Through it all, however, he remained hyperactive and happy. He never gave them any reason to suspect that there was something wrong, something decidedly off, on the inside; there were voices in his head, three of them, and each told him different things. The first voice sounded ancient, and it told him to give in to his anger and hate so that he could destroy the village and all who had wronged him...he called it the "red" voice. the second voice was cruel, blaming him for all that he'd done wrong, calling him an incomplete failure who should just kill himself and be done with it; that was the "gray" voice. The last voice was dark, vile and evil—it was all that was wrong in the world, and then some more. It didn't ask him, or try to manipulate him, like the other voices did; it commanded, in no uncertain terms, that a day would come when he would walk the earth again.

He thought that it must be normal to hear voices. It was why the scarecrow-man was always in the cemetery, right? He was talking to the voices in his head, the voices of the dead. It was why the Hokage talked about the previous people who'd held his position; of them all, Sarutobi was the only one who hadn't died in office. He had survived for seven decades, almost eight, and would no doubt have plenty of voices to talk to.

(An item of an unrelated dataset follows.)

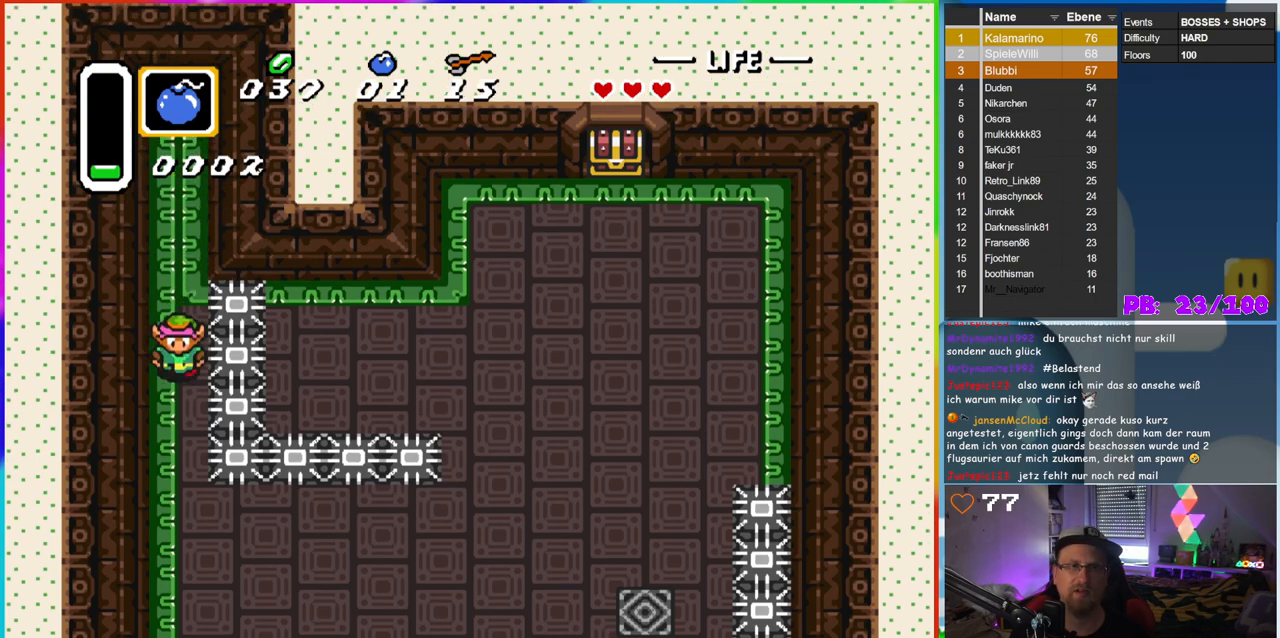
{"buttons": ["DPAD_DOWN"], "events": []}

There were plenty of signs that something was wrong, of course. From the way he walked to the way he talked, to the way he guarded his thoughts so well, it was clear that something was up; no child moves like a soldier, or talks like a commander who demands respect. No child could be so perfectly neurotypical as he was. It shouldn't have been possible to take such abuse and remain entirely unchanged by the experiences.

He never liked the voices much, but they were the only ones who talked to him. He couldn't even bring himself to hate the gray voice, though it always told him to harm or kill himself, because it talked to him when nobody else would. Its constant reminders of his weakness made him want to prove it wrong, to show it that he was stronger than it gave him credit for. He didn't like the red voice because of the way it demeaned him, tried to manipulate his actions. It told him to move his chakra around in ways that didn't make sense.

The black voice hadn't appeared until he was in the forests surrounding and protecting his home village. It was faint, barely audible, but the red and gray voices went quiet when it spoke. It had been the black voice that made him choose the Taju Kage Bunshin, that allowed him to realize that there was hope for himself yet...and it had been the black voice which ordered Mizuki's death.

The black voice had grown stronger since then, more dominant and domineering, until it was all he could ever hear inside his mind. In the mission room with Iruka, he felt the black voice scream in victory as he lost control of his right arm for a few moments. Against the Demon Brothers, he'd lost all of his limbs to the voice...and against Zabuza, only his brain had remained in control. He'd felt himself slipping away, and did his best to hold on; who was the woman with the Nekomata mask, and why did it feel so comfortable to wear a black Kitsune mask? Where was the orange jumpsuit he loved so much?

He'd seen his body, controlled by the black voice's power, do terrible and unspeakable things to the woman in the first exam; they were things he wouldn't have thought possible, or imaginable, in their cruelty. The black voice spoke sometimes with the red voice, as though they were friends, and he was afraid. In the second exam, he'd moved blow-for-blow with this "Orochimaru," though he didn't know who that was...he felt pain, and then his world went black.

The boy known as Uzumaki Naruto would never wake again...the Hokage, or any of the mind-walkers, should have looked deeper. They had not, and hadn't thought to; they would pay the price, soon enough, for their damning of him. The black voice was now and forever in control of the body and mind, and would never let go again.

Uzumaki Naruto was dead...

At long last, the Dark Lord had returned.